A Little Data goes a Long Way: Automating Seismic Phase Arrival Picking
at Nabro Volcano with Transfer Learning
Abstract
Supervised deep learning models have become a popular choice for seismic
phase arrival detection. However, they don’t always perform well on
out-of-distribution data and require large training sets to aid
generalization and prevent overfitting. This can present issues when
using these models in new monitoring settings. In this work, we develop
a deep learning model for automating phase arrival detection at Nabro
volcano using a limited amount of training data (2498 event waveforms
recorded over 35 days) through a process known as transfer learning.

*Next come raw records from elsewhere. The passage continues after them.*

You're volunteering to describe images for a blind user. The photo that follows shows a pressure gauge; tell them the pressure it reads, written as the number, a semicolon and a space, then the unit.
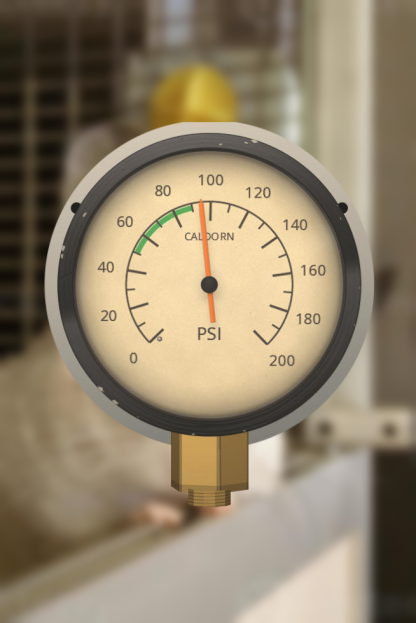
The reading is 95; psi
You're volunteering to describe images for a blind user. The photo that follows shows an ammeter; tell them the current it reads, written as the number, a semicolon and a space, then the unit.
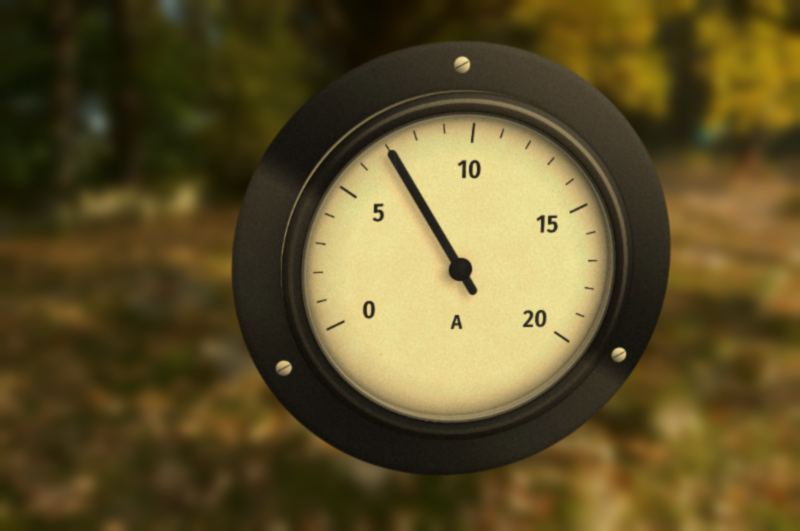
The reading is 7; A
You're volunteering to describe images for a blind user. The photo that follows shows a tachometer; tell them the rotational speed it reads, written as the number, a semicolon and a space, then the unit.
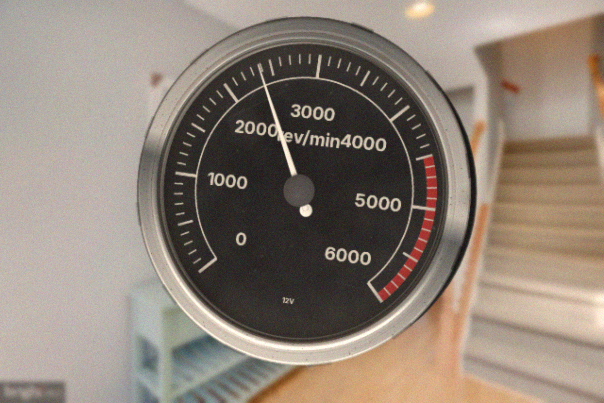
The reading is 2400; rpm
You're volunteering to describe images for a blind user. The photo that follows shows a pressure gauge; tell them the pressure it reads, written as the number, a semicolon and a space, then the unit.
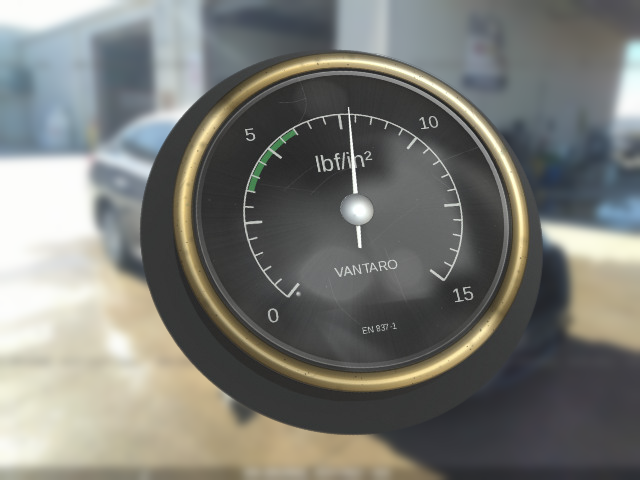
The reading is 7.75; psi
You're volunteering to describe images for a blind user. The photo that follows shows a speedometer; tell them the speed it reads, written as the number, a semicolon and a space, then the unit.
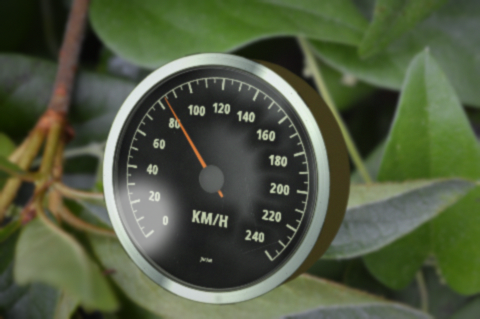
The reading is 85; km/h
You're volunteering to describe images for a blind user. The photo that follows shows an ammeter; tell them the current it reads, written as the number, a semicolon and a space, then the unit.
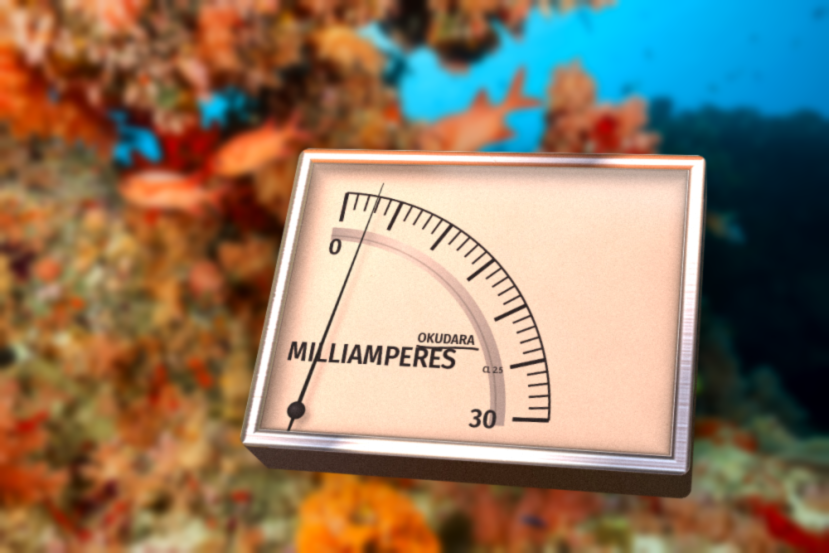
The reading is 3; mA
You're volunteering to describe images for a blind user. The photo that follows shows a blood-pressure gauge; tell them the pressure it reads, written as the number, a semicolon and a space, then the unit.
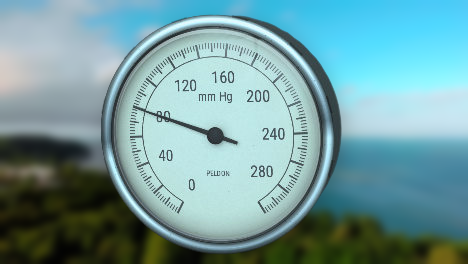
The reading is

We
use the feature extraction layers of an existing, extensively-trained
seismic phase picking model to form the base of a new all-convolutional
model, which we call U-GPD. We demonstrate that transfer learning
reduces overfitting and model error relative to training the same model
from scratch, particularly for small training sets (e.g., 500
waveforms). The new U-GPD model achieves greater classification accuracy
and smaller arrival time residuals than off-the-shelf applications of
two existing, extensively-trained baseline models for a test set of 800
event and noise waveforms from Nabro volcano. When applied to 14 months
of continuous Nabro data, the new U-GPD model detects 31,387 events with
at least four P-wave arrivals and one S-wave arrival, which is more than
the original base model (26,808 events) and our existing manual
catalogue (2,926 events), with smaller location errors. The new model is
also more efficient when applied as a sliding window, processing 14
months of data from 7 stations in less than 4 hours on a single GPU.